Source data section start

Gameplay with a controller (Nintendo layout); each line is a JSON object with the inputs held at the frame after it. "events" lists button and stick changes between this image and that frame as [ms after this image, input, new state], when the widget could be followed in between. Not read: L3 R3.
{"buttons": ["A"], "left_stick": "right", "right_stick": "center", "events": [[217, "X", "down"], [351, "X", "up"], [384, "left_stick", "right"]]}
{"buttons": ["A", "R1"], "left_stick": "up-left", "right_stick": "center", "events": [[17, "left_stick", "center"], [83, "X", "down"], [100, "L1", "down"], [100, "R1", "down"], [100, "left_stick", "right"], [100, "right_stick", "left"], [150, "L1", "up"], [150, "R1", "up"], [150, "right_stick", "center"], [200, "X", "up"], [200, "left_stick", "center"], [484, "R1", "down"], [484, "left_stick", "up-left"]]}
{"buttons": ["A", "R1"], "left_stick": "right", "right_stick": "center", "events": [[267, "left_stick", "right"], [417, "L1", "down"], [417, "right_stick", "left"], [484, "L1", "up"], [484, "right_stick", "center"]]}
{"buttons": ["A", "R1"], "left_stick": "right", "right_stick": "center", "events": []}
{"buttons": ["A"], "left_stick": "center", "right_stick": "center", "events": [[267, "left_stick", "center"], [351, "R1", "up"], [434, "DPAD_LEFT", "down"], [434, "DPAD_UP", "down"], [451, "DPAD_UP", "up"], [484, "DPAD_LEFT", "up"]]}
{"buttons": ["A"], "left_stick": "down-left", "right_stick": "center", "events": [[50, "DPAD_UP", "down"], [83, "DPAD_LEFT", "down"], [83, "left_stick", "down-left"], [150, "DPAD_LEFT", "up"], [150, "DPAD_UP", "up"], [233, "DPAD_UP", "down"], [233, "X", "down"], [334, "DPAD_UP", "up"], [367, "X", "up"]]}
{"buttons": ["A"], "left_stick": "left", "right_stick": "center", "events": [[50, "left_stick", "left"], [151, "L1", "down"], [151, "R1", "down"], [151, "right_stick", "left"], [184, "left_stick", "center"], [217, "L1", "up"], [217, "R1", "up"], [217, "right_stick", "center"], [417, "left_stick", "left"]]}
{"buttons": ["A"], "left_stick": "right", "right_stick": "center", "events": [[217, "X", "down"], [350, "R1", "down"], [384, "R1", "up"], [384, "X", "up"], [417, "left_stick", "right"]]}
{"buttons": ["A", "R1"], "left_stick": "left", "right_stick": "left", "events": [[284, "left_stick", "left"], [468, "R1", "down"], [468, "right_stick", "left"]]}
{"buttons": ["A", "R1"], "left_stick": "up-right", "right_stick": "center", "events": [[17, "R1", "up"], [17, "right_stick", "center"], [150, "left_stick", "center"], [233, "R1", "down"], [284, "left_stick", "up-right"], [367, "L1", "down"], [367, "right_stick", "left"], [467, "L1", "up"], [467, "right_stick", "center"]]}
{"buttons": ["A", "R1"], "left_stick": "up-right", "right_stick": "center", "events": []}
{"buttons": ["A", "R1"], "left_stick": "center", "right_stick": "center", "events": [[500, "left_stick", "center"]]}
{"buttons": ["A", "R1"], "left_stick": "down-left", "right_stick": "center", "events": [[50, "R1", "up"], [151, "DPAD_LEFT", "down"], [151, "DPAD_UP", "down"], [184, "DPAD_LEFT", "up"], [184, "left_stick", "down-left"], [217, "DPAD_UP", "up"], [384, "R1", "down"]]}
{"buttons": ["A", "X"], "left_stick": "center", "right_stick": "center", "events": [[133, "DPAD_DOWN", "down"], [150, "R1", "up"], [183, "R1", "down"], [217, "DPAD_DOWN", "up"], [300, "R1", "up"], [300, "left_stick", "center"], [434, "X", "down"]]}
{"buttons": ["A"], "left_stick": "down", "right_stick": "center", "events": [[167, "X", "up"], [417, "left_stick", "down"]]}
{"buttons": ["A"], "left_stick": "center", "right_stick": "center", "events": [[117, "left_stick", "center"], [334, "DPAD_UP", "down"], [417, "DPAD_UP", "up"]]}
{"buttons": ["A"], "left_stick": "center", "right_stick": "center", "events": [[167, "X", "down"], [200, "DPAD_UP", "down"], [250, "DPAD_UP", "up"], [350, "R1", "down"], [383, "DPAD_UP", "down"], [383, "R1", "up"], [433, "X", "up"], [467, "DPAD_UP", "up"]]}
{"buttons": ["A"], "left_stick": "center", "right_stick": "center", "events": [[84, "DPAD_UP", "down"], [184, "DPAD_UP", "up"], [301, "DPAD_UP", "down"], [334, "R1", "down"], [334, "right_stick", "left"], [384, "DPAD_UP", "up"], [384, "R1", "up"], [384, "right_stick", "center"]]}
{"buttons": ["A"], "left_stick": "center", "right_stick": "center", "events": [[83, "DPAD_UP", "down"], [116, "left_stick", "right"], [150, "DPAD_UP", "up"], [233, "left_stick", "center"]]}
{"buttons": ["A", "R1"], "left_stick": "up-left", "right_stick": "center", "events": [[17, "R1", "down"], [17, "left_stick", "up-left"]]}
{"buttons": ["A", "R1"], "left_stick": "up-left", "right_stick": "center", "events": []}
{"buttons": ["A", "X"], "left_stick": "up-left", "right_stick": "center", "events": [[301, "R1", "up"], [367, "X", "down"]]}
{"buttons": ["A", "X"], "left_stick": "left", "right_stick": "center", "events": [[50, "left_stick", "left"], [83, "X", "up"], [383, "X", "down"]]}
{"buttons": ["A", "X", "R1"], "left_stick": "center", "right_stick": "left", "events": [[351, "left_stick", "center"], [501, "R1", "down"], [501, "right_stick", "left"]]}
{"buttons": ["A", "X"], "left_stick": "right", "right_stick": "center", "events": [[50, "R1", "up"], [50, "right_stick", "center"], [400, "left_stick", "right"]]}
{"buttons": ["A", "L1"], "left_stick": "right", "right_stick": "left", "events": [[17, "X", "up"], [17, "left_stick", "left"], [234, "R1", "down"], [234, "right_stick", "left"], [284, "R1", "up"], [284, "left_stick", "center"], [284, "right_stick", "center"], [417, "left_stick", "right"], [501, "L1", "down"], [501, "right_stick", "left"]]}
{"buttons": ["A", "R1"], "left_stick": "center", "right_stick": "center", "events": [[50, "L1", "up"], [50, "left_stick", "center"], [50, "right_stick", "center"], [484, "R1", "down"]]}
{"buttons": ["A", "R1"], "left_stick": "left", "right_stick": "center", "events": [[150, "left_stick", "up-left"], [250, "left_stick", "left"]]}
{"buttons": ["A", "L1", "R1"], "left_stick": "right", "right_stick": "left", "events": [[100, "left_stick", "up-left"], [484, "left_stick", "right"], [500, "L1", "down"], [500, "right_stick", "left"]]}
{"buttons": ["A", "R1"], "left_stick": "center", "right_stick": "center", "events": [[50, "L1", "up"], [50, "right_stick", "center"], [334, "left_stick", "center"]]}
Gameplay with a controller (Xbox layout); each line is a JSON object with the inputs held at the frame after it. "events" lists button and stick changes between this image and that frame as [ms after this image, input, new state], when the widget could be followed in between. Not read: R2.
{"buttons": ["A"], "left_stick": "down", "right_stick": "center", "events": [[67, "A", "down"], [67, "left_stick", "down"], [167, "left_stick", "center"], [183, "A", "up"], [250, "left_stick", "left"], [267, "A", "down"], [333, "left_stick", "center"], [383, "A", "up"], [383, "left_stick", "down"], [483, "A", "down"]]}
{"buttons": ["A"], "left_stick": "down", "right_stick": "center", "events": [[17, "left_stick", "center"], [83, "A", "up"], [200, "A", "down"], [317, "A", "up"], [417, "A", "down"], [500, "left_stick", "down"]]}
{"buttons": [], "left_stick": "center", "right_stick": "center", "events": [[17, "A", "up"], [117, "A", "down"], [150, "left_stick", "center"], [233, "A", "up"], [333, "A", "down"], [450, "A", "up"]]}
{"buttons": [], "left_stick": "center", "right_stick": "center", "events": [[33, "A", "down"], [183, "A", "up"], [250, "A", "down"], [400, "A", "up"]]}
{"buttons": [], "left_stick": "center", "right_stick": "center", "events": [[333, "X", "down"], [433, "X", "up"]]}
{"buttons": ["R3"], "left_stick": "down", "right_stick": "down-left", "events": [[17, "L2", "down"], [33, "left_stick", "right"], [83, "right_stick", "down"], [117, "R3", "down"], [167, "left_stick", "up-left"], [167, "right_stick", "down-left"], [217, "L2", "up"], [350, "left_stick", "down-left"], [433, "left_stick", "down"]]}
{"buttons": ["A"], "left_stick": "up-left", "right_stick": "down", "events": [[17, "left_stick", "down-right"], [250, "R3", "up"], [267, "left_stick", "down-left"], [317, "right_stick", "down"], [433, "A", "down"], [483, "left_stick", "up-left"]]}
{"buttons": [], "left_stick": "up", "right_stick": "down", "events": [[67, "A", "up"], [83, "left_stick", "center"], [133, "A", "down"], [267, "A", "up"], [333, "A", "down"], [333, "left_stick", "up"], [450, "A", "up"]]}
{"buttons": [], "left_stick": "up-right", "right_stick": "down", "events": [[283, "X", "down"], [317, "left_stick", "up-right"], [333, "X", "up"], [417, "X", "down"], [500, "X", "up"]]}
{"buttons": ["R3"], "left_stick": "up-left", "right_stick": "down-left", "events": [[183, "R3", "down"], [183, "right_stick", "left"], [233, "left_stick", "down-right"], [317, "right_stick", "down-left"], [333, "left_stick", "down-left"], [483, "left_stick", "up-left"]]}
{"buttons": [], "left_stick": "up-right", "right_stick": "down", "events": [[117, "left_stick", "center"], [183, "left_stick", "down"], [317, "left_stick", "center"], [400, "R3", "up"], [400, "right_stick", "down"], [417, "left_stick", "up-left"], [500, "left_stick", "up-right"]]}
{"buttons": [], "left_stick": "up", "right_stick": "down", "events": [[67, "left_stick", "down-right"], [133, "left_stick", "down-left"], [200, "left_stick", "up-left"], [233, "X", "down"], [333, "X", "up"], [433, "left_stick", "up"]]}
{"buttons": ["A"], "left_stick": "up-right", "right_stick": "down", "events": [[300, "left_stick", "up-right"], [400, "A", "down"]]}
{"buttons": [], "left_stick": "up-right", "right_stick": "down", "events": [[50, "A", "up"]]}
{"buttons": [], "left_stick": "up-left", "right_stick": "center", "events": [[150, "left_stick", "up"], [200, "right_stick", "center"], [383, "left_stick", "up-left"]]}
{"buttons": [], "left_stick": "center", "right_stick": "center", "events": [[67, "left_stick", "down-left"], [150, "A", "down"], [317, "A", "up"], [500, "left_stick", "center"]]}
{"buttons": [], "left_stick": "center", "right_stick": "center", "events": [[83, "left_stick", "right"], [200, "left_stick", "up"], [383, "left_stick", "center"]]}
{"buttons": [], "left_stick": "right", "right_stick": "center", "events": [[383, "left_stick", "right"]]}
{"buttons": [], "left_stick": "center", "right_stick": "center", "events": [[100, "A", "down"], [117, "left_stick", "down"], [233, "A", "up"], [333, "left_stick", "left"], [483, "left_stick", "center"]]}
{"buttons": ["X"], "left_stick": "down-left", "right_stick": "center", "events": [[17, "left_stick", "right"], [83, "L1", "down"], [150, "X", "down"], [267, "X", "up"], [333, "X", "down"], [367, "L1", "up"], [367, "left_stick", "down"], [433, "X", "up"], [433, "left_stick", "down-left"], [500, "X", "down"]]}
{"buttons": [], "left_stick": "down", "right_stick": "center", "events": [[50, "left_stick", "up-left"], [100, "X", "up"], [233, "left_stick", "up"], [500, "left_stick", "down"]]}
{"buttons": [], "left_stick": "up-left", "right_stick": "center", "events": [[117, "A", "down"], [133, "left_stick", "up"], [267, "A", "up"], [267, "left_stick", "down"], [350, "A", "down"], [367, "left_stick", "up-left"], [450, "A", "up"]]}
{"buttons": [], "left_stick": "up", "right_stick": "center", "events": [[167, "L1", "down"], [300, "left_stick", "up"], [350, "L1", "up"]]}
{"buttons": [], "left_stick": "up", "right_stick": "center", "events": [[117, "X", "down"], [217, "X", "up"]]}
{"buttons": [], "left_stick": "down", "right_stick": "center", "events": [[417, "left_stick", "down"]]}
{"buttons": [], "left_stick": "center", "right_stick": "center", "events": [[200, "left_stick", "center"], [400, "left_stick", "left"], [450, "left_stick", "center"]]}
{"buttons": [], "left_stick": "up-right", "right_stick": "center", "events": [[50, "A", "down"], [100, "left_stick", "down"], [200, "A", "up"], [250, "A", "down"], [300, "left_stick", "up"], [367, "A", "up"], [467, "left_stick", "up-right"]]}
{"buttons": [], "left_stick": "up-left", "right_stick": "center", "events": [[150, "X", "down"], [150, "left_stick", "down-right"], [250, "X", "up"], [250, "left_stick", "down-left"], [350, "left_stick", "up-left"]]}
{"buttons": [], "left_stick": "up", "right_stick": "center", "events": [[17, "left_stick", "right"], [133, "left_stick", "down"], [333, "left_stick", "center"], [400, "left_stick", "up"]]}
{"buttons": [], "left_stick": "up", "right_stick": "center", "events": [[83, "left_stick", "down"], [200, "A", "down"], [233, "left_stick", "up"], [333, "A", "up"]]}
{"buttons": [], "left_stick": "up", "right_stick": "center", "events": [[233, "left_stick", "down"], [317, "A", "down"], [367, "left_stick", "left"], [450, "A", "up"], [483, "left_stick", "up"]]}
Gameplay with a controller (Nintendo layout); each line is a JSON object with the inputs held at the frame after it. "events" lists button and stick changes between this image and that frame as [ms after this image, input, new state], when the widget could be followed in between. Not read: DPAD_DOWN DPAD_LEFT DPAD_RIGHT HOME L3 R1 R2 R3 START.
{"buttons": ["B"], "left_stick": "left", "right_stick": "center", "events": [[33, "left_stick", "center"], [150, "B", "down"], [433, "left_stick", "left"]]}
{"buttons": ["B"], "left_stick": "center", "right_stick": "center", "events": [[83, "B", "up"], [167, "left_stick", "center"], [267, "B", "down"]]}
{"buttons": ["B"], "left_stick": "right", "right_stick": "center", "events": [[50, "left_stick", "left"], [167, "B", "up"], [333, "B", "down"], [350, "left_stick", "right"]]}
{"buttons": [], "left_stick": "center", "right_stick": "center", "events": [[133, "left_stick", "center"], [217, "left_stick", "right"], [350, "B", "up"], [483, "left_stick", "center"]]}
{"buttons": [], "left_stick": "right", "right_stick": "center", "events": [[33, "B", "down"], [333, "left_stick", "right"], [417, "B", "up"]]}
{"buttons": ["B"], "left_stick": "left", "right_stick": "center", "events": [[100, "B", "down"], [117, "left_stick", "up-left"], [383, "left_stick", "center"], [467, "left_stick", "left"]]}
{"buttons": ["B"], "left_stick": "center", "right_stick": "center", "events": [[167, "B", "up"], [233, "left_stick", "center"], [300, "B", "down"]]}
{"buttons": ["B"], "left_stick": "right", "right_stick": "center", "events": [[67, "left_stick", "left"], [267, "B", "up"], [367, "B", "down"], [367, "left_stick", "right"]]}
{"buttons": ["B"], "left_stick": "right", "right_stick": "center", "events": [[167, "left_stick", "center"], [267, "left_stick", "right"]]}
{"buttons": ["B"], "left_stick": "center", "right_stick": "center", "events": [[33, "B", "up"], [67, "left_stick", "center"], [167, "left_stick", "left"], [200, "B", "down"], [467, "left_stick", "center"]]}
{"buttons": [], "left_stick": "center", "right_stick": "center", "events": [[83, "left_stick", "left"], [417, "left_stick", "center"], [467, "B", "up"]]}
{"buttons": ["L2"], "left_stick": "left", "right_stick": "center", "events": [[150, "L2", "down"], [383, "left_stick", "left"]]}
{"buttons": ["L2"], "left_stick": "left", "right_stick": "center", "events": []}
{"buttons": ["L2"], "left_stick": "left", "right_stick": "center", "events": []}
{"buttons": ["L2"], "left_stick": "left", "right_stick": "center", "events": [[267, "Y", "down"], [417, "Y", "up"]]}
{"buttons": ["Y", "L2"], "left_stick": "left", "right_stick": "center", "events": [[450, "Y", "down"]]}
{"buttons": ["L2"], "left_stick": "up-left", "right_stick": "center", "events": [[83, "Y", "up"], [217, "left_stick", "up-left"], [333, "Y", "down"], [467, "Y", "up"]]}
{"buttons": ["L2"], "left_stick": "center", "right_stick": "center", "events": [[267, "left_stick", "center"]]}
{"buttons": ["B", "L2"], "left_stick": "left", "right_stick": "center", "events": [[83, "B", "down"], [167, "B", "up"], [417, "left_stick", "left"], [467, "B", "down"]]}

Source data section end

# [About this task]
In the records above, find each line that holds the word "state"; copy all such lines.

# [Output]
Gameplay with a controller (Nintendo layout); each line is a JSON object with the inputs held at the frame after it. "events" lists button and stick changes between this image and that frame as [ms after this image, input, new state], when the widget could be followed in between. Not read: L3 R3.
Gameplay with a controller (Xbox layout); each line is a JSON object with the inputs held at the frame after it. "events" lists button and stick changes between this image and that frame as [ms after this image, input, new state], when the widget could be followed in between. Not read: R2.
Gameplay with a controller (Nintendo layout); each line is a JSON object with the inputs held at the frame after it. "events" lists button and stick changes between this image and that frame as [ms after this image, input, new state], when the widget could be followed in between. Not read: DPAD_DOWN DPAD_LEFT DPAD_RIGHT HOME L3 R1 R2 R3 START.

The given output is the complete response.